John Hudson, for Microsoft Typography
This four-page article is an overview and explication of advanced Windows text rendering, including the OpenType font format,
the Windows Unicode Script Processor (Uniscribe), and the OpenType Layout Services library (OTLS). To access specific pages,
use the Contents section below, or the navigation bar at the bottom of each page.
In a relatively simple digital font architecture, as typified by the original TrueType format developed at Apple Computers,
there is a one-to-one relationship between an encoded character and the glyph that represents it. Systems and applications
that make use of such fonts do not need to make a distinction between character processing and glyph processing. In working
with such fonts, it is most often convenient to think only in terms of character processing, or simply text processing: that is,
the sequential rendering of glyphs representing character codes as input in logical order. When applications have needed to
provide more complicated text processing for complex scripts  or sophisticated typography, they have generally made use
of proprietary engines to shape text based on custom character sets, or have obliged users to resort to font switching to
access variant glyph forms. The idiosyncratic nature of these solutions frequently results in text that cannot be exchanged
outside of particular systems and applications.

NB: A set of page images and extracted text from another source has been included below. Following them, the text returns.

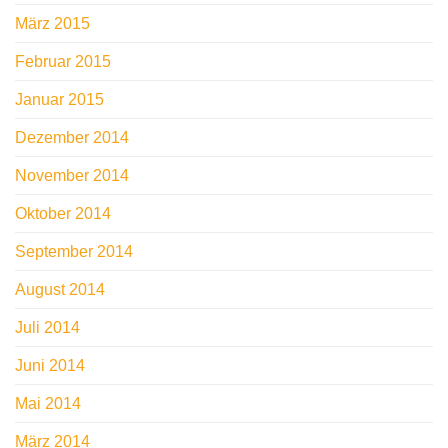
März 2015
Februar 2015
Januar 2015
Dezember 2014
November 2014
Oktober 2014
September 2014
August 2014
Juli 2014
Juni 2014
Mai 2014
März 2014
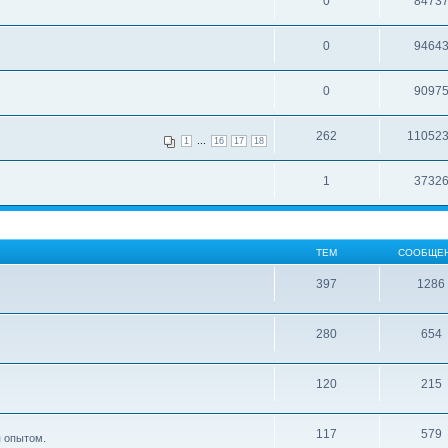
0
8473
0
9464
0
9097
262
11052
...
1
16
17
18
1
3732
ТЕМ
СООБЩЕ
397
1286
280
654
120
215
117
579
я опытом.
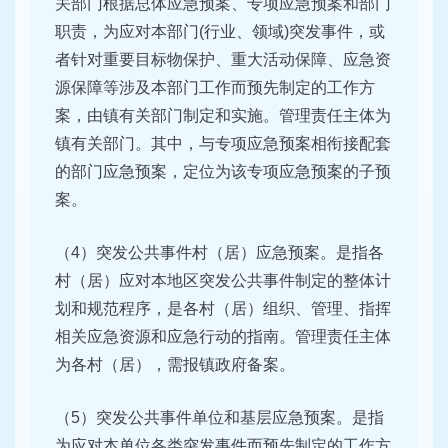
关部门根据总体应急预案、专项应急预案和部门
职责，为应对本部门(行业、领域)突发事件，或
者针对重要目标物保护、重大活动保障、应急资
源保障等涉及本部门工作而预先制定的工作方
案，由镇有关部门制定和实施。管理责任主体为
镇有关部门。其中，与专项应急预案相衔接配套
的部门应急预案，定位为该专项应急预案的子预
案。
（4）突发公共事件村（居）应急预案。是指各
村（居）应对本地区突发公共事件制定的整体计
划和规范程序，是各村（居）组织、管理、指挥
相关应急资源和应急行动的指南。管理责任主体
为各村（居），需报镇政府备案。
（5）突发公共事件单位和基层应急预案。是指
为应对本单位各类突发事件而预先制定的工作方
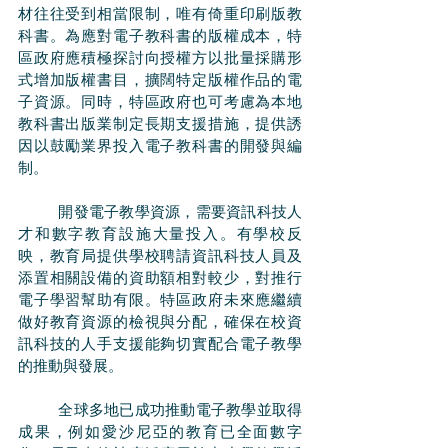
材往往受到相當限制，唯有倚重印刷版教
科書。為應對電子教科書的版權成本，特
區政府應積極探討向授權方以批量採購形
式增加版權書目，擴闊特定版權作品的電
子資源。同時，特區政府也可考慮為本地
教科書出版業制定長期支援措施，提供誘
因以鼓勵業界投入電子教科書的開發與編
制。
	開發電子教學資源，需要資訊科技人
才和數字教育設施大量投入。有學校反
映，教育局提供學校聘請資訊科技人員及
添置相關設備的資助額相對較少，對推行
電子學習幫助有限。特區政府未來應繼續
做好教育資源的檢視與分配，確保在校資
訊科技的人手支援能夠切實配合電子教學
的推動與發展。
	全球多地已成功推動電子教學並取得
成果，例如愛沙尼亞的教育已全面數字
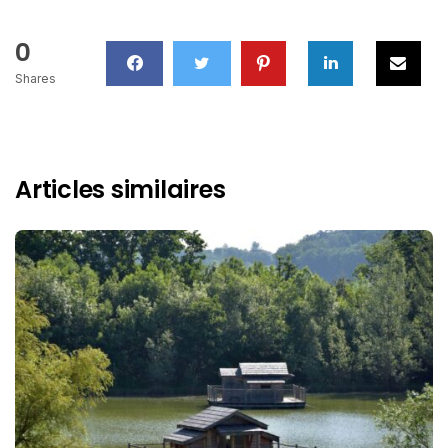
0
Shares
Articles similaires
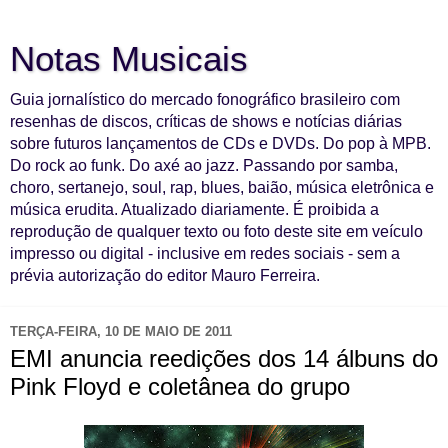
Notas Musicais
Guia jornalístico do mercado fonográfico brasileiro com
resenhas de discos, críticas de shows e notícias diárias
sobre futuros lançamentos de CDs e DVDs. Do pop à MPB.
Do rock ao funk. Do axé ao jazz. Passando por samba,
choro, sertanejo, soul, rap, blues, baião, música eletrônica e
música erudita. Atualizado diariamente. É proibida a
reprodução de qualquer texto ou foto deste site em veículo
impresso ou digital - inclusive em redes sociais - sem a
prévia autorização do editor Mauro Ferreira.
TERÇA-FEIRA, 10 DE MAIO DE 2011
EMI anuncia reedições dos 14 álbuns do
Pink Floyd e coletânea do grupo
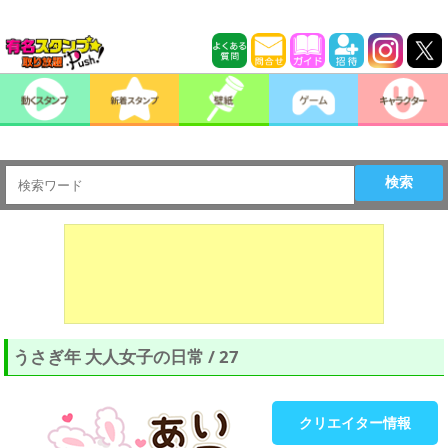
検索
うさぎ年 大人女子の日常 / 27
クリエイター情報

The wide adoption of the Unicode Standard  for character encoding provides a means to make text interchangeable across
different systems and between applications that implement the standard. The Unicode Standard is strictly concerned with character
processing, and presumes that Unicode text strings will be input and stored in a simple sequence defined as 'logical order'.
The Unicode Standard also presumes the existence of rendering systems above the Unicode text string that will, as necessary,
reorder codepoints and affect sophisticated glyph processing to shape the rendering of the text through glyph substitution
and positioning features. This article introduces the different elements of the Microsoft Windows implementation of Unicode
character and glyph processing, and explains how they can be used by font and application developers to provide users with
sophisticated typographic controls and the ability to process text in complex scripts.
This article explains three principal elements of Windows technology and their interaction: the OpenType font format, the
Windows Unicode Script Processor (Uniscribe), and the OpenType Layout Services library (OTLS). The first part of the article
provides an overview of Windows glyph processing, explaining the role of each of these elements and demonstrating how they
render a sample string of complex script text. The second part of the article covers each of these elements in greater detail,
explaining some of the internal workings of font tables, Uniscribe script shaping engines, and the interaction of OTLS with
The audience for this article includes type designers and font vendors, software engineers and
application developers. These groups do not always speak the same language, so I have tried to provide concise definitions,
in the notes, of terminology that may be confusing for some readers; these and other notes are indicated in the text by
bracketed numbers. One person's daily vocabulary is another's impenetrable jargon, and not all type designers are comfortable
with terms such as API and DLL that are common currency among software engineers. Likewise, most engineers are likely to
scratch their heads when typographers start speaking of nuts and mutton.
1. The term 'complex script' refers to any writing system that requires some degree of character reordering and/or
glyph processing to display, print or edit. In other words, scripts for which Unicode logical order and nominal glyph rendering
of codepoints do not result in acceptable text. Such scripts, examples of which are Arabic and the numerous Indic scripts
descended from the Brahmi writing system, are generally identifiable by their morphographic characteristics: the changing of the
shape or position of glyphs as determined by their relationship to each other. It should be noted that such processing is not
optional, but is essential to correctly rendering text in these scripts. Additional glyph processing to render appropriately
sophisticated typography may be desirable beyond the minimum required to make the text readable.
2. For more information about the Unicode Standard and the work of the Unicode Consortium and its technical committees,
see www.unicode.org. I recommend that anyone developing Unicode
applications or fonts invest in a copy of the published Unicode Standard Version 4.0 (ISBN 0-321-18578-1).